# creeping jenny



## gotham229 (Dec 30, 2006)

Is it safe to use in a vivarium. I was gonna place it on some cork bark.
-JOn


----------



## a Vertigo Guy (Aug 17, 2006)

Ive found that it needs bright light. Didnt do too well in my viv for that reason I think.


----------



## zBrinks (Jul 16, 2006)

It also likes it wet. I used to grow it in my pond in Houston.


----------



## KeroKero (Jun 13, 2004)

http://www.dendroboard.com/phpBB2/viewtopic.php?t=30771

Check out the last post.

In a tank with a drip wall, it may climb. Otherwise, it's a case of planting it in the tank on the bottom in the substrate to get it established, and if it likes it enough, it will more than happily climb.

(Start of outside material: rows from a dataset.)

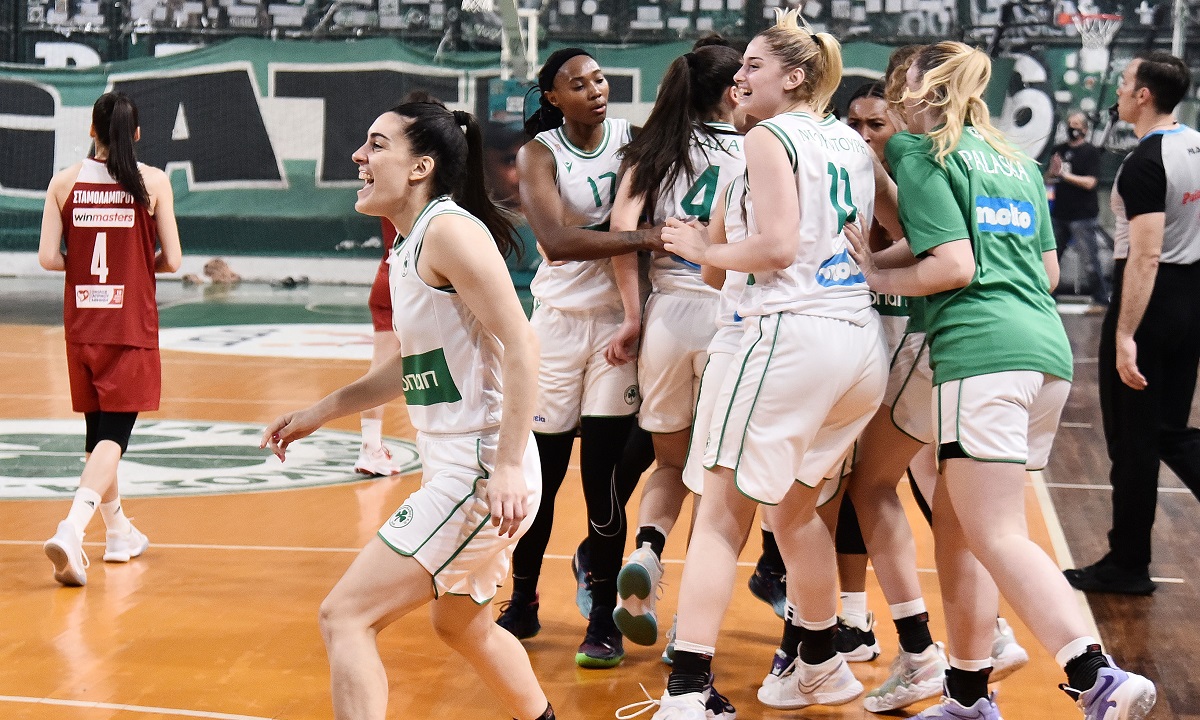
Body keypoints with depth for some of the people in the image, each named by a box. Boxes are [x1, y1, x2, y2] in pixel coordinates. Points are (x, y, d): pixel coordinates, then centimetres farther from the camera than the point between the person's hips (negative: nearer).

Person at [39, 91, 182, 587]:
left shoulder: (65, 182, 0)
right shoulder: (153, 182, -5)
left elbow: (48, 257, -5)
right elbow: (172, 261, -7)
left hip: (82, 323, 3)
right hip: (131, 325, -3)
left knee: (98, 431, 18)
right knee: (113, 435, -5)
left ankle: (118, 532, 30)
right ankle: (71, 530, -26)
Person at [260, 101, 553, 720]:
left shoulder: (450, 230, -16)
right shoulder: (410, 245, 13)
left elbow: (520, 346, -22)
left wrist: (507, 467, -27)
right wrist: (319, 413, 24)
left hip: (479, 475, -11)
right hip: (454, 469, 11)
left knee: (345, 616, -11)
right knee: (462, 625, 28)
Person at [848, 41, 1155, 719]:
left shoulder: (920, 153, 1)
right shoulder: (1018, 161, 23)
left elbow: (953, 265, -10)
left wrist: (875, 276, 2)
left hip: (982, 353, -8)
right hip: (1048, 351, 8)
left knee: (998, 537, -11)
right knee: (956, 522, 15)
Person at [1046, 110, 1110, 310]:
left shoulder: (1091, 152, -4)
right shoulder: (1059, 149, 14)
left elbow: (1090, 182, -13)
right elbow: (1047, 179, 17)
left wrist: (1064, 174, -15)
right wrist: (1052, 171, -5)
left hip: (1083, 215, -6)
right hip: (1060, 214, 6)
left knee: (1092, 258, -5)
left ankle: (1101, 299, 0)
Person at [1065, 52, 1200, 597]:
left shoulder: (1145, 163, -18)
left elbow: (1146, 255, -24)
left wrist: (1125, 336, -25)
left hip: (1149, 301, -8)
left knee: (1133, 439, 2)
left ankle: (1127, 566, 11)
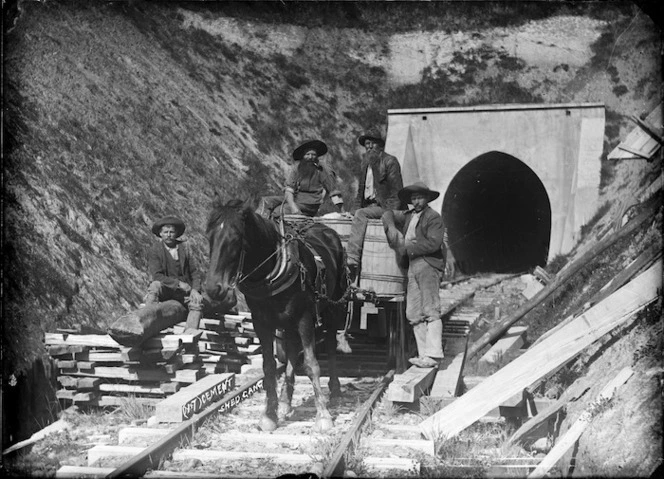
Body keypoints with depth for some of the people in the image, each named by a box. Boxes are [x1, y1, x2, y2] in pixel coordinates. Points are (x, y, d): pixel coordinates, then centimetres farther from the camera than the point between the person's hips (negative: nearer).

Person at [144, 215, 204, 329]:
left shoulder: (184, 249, 8)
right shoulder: (154, 250, -3)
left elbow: (195, 272, 7)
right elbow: (156, 276, -14)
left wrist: (195, 290, -12)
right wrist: (178, 283, -21)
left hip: (184, 290, 3)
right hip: (163, 290, -3)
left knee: (197, 301, -24)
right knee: (155, 285, -34)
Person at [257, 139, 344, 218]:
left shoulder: (322, 170, -7)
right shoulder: (297, 168, 5)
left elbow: (334, 192, -5)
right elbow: (289, 189, -3)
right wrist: (292, 205, -23)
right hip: (292, 199, 6)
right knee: (266, 201, -9)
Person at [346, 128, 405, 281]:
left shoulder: (390, 161, -1)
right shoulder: (366, 163, 20)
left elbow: (397, 190, -7)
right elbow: (362, 190, 24)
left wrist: (391, 212, -17)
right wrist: (357, 205, 7)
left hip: (384, 207, -7)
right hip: (369, 206, 8)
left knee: (360, 214, -30)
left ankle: (352, 260, -37)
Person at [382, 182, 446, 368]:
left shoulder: (434, 218, -3)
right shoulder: (408, 216, 18)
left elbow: (433, 243, -15)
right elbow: (388, 214, 29)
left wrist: (407, 247, -11)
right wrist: (391, 228, 8)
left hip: (428, 265, -8)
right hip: (413, 268, 8)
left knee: (431, 312, -12)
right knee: (413, 314, 5)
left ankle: (433, 355, -14)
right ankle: (423, 353, 7)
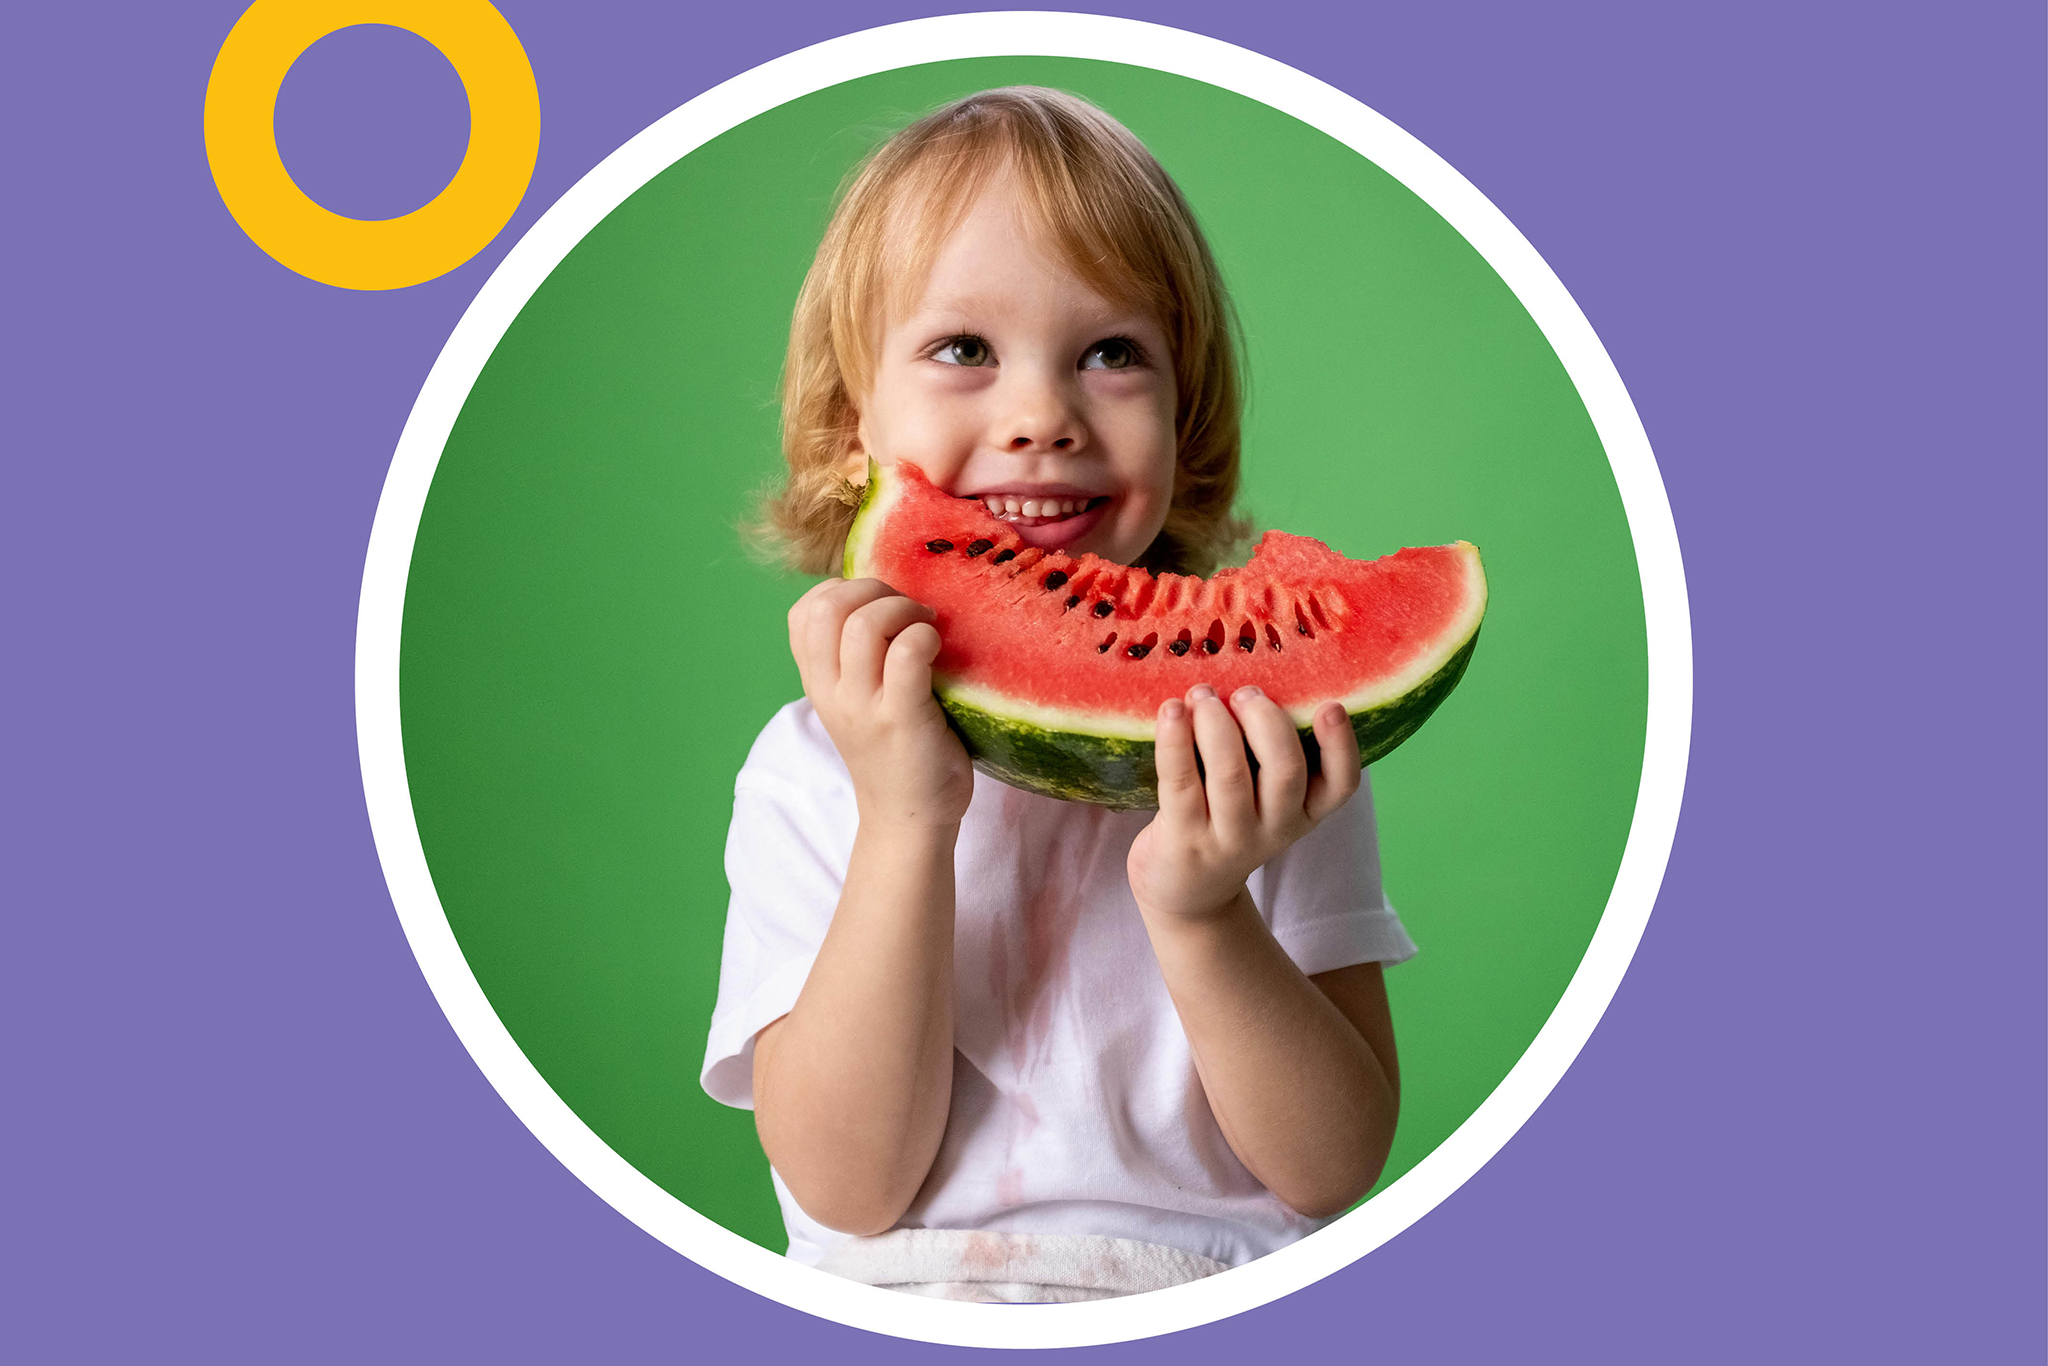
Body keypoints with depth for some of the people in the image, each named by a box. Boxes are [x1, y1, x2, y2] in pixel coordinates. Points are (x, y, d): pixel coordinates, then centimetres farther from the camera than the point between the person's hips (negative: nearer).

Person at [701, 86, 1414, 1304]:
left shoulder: (1270, 740, -1)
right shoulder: (811, 770, -1)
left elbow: (1336, 1172, -4)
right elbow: (848, 1187, -9)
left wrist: (1201, 918, -20)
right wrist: (907, 825, -18)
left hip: (1237, 1315, 0)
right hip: (901, 1322, 0)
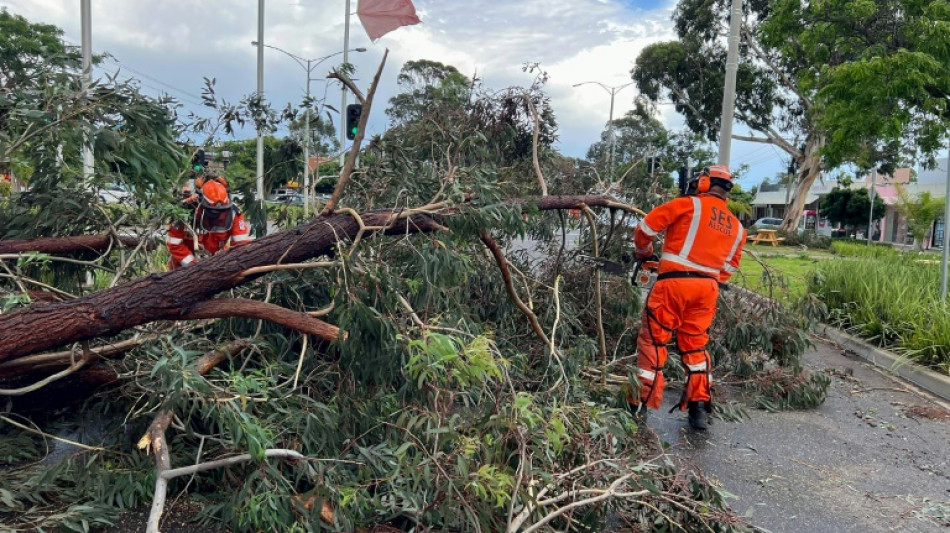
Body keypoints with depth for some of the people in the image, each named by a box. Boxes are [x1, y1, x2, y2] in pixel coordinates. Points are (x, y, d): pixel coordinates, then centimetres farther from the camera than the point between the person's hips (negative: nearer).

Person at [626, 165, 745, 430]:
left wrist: (642, 253, 16)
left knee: (653, 342, 3)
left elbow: (647, 226, -1)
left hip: (674, 283, -5)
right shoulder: (736, 227, 17)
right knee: (695, 346, 17)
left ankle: (641, 406, 4)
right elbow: (728, 268, 17)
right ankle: (699, 407, 15)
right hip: (707, 288, 5)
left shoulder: (689, 204, -1)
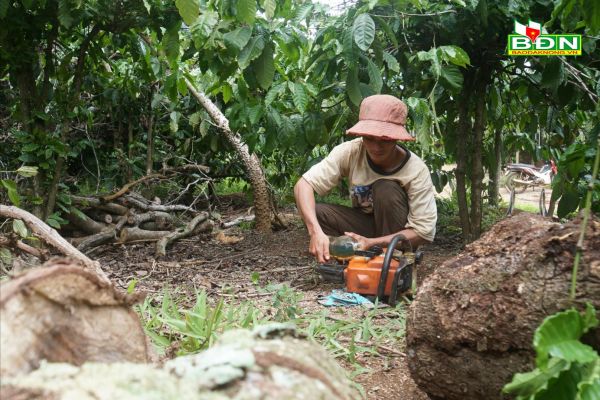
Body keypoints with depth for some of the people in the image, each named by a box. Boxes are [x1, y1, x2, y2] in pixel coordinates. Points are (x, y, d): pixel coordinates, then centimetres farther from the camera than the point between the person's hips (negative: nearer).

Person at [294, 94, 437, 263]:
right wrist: (316, 232, -43)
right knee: (315, 212, -23)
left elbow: (424, 232, -27)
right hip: (365, 224, 2)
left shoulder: (417, 171, -27)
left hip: (395, 232, -2)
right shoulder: (350, 151, -21)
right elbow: (304, 184, -26)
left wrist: (371, 243, -37)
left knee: (386, 188, -31)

It tends to like more moisture than many initially have on their backgrounds, but if established in substrate it likes (moist to underwater) it will often climb around a nice humid tank. 

You can also try creeping fig instead (plant it the same way, as long as it has established roots in substrate it likes it will climb).

I've used both the standard creeping jenny and the goldilocks creeping jenny (lime green form) both with success in vivs... but the goldilocks does like more light, as many lime forms do, so make sure to have good lighting with that form.


----------